■ ACTIVITIES ■
a. In the survey text on pupils' drug use, rewrite the paragraph beginning "TRENDS OVER TIME Among 13 year olds" as a short bulleted list that keeps its main figures.
b. Reproduce the survey text on pupils' drug use word for word from "Q. The last" to "like to stop.".

■ GIVEN TEXT ■
= = =
Q. In the past year, as a result of taking drugs have you…?

Figure 2.8 Proportion of those who have ever used drugs who experienced negative effects as a result (2015)

Base: 13 year olds who have ever used drugs (631), 15 year olds who have ever used drugs (1,958)

Location of drug use

2015 FIGURES Among both age groups, it was most common for pupils to have used drugs out in the street. The second most common location for drug use was in someone else's home (Figure 2.9).
TRENDS OVER TIME There were very few changes in the proportion of pupils who reported using drugs in the various locations. There were two exceptions: the proportion of 13 year olds who reported that they last took drugs at home has decreased (22% in 2013, compared with 13% in 2015) and the proportion of 15 year olds who last took drugs at someone else's home has decreased (31% in 2013, compared with 25% in 2015).
GENDER DIFFERENCES Among both age groups, boys were more likely than girls to have taken drugs out in the street (45% of boys, compared with 32% of girls). Girls were more likely than boys to have taken drugs in someone else's home (18% of boys, compared with 31% of girls).

Figure 2.9 Location of last drug use, by sex and age (2015)

Q. Where were you the last time you used drugs?

Figure 2.9 Location of last drug use, by sex and age (2015)

Base: 13 year olds who have ever used drugs (498), 15 year olds who have ever used drugs (1,775)

What pupils did with their drugs (used, sold, given away)

2015 FIGURES Over half of 13 year olds (54%) and 15 year olds (57%) gave some of their drugs to someone else, while over a third (36% of 13 year olds and 37% of 15 year olds) used it all themselves. Only a small proportion sold some of their drugs, although this was higher among 13 year olds (12%) than 15 year olds (7%).
TRENDS OVER TIME Among 13 year olds, there has been an increase in the proportion who said they gave some of their drugs away (47% in 2013, compared with 54% in 2015) and a corresponding reduction in the proportion who used it all themselves (43% in 2013, compared with 36% in 2015). Among 15 year olds there has been no change between 2013 and 2015.
GENDER DIFFERENCES Among 15 year olds, boys were more likely than girls to use all of their drugs themselves (41% of 15 year olds boys, compared with 32% of 15 year old girls), whereas girls were more likely than boys to give some of their drugs away (52% of 15 year old boys, compared with 65% of 15 year old girls). There were no differences between 13 year old boys and girls.

Figure 2.10 What 15 year old pupils did with their drugs on the last occasion that they used them (2015)

Q. The last time you used drugs, did you use them all yourself or did you sell or give some to someone else?

Figure 2.10 What 15 year old pupils did with their drugs on the last occasion that they used them (2015)

Base: 15 year olds who have ever used drugs (1,629)

Would like to stop taking drugs

2015 FIGURES 46% of 15 year olds who had ever used drugs reported that they would like to stop using them (Figure 2.11). However, only 21% of 15 year olds who use drugs once a month or more would like to stop.
= = =
(Saved entries)
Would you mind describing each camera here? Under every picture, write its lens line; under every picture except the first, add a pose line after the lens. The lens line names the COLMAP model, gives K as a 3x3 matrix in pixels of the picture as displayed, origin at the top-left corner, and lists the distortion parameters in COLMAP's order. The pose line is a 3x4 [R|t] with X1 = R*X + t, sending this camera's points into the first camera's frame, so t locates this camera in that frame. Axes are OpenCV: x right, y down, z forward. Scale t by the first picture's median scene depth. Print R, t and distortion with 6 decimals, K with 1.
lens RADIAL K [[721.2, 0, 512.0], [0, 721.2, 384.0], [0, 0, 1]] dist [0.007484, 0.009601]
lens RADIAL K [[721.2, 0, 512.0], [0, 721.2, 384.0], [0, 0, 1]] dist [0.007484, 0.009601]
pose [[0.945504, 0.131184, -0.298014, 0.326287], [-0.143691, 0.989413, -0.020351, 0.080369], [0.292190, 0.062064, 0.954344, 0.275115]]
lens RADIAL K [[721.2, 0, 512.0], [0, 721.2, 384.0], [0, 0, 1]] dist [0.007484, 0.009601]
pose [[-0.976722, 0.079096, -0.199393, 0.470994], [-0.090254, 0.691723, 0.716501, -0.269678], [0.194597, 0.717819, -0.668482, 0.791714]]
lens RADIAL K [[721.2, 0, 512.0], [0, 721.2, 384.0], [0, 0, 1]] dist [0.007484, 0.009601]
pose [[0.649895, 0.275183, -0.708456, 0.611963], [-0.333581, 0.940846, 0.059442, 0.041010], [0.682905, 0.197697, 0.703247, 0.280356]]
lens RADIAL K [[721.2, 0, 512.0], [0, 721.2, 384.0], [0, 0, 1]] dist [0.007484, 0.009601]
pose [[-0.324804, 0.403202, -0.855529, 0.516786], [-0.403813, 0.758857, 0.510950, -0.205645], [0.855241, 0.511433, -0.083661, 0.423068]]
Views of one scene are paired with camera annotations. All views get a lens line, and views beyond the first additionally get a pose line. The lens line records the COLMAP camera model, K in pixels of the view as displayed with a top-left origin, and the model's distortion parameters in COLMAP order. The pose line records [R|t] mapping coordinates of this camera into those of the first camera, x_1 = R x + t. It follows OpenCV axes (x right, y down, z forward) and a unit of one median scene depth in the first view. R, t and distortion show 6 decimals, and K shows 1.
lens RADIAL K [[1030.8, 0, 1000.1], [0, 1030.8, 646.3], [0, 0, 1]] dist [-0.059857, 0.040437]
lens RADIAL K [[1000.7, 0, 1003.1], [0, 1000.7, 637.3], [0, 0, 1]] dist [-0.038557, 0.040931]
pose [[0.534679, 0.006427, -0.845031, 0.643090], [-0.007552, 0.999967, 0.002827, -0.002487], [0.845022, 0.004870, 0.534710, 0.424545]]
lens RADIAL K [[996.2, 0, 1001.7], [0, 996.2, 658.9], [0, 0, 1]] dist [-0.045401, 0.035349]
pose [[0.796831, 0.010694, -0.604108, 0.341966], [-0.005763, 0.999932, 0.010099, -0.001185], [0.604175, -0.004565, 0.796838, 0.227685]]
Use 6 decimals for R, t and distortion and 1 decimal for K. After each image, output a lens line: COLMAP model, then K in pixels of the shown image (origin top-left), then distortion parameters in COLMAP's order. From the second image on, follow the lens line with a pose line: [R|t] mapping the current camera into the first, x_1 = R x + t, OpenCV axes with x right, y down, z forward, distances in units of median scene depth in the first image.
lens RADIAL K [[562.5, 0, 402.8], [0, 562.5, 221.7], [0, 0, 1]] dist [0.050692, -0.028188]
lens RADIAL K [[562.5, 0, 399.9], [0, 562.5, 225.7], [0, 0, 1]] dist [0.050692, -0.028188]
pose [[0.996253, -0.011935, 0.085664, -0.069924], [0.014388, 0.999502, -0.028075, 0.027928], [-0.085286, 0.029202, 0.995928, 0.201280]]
= = =
■ RESPONSE LIST ■
a.
- Among 13 year olds, the share who gave some of their drugs away rose from 47% in 2013 to 54% in 2015.
- The share of 13 year olds who used all of their drugs themselves fell correspondingly, from 43% in 2013 to 36% in 2015.
- Among 15 year olds, nothing changed between 2013 and 2015.

b.
Q. The last time you used drugs, did you use them all yourself or did you sell or give some to someone else?

Figure 2.10 What 15 year old pupils did with their drugs on the last occasion that they used them (2015)

Base: 15 year olds who have ever used drugs (1,629)

Would like to stop taking drugs

2015 FIGURES 46% of 15 year olds who had ever used drugs reported that they would like to stop using them (Figure 2.11). However, only 21% of 15 year olds who use drugs once a month or more would like to stop.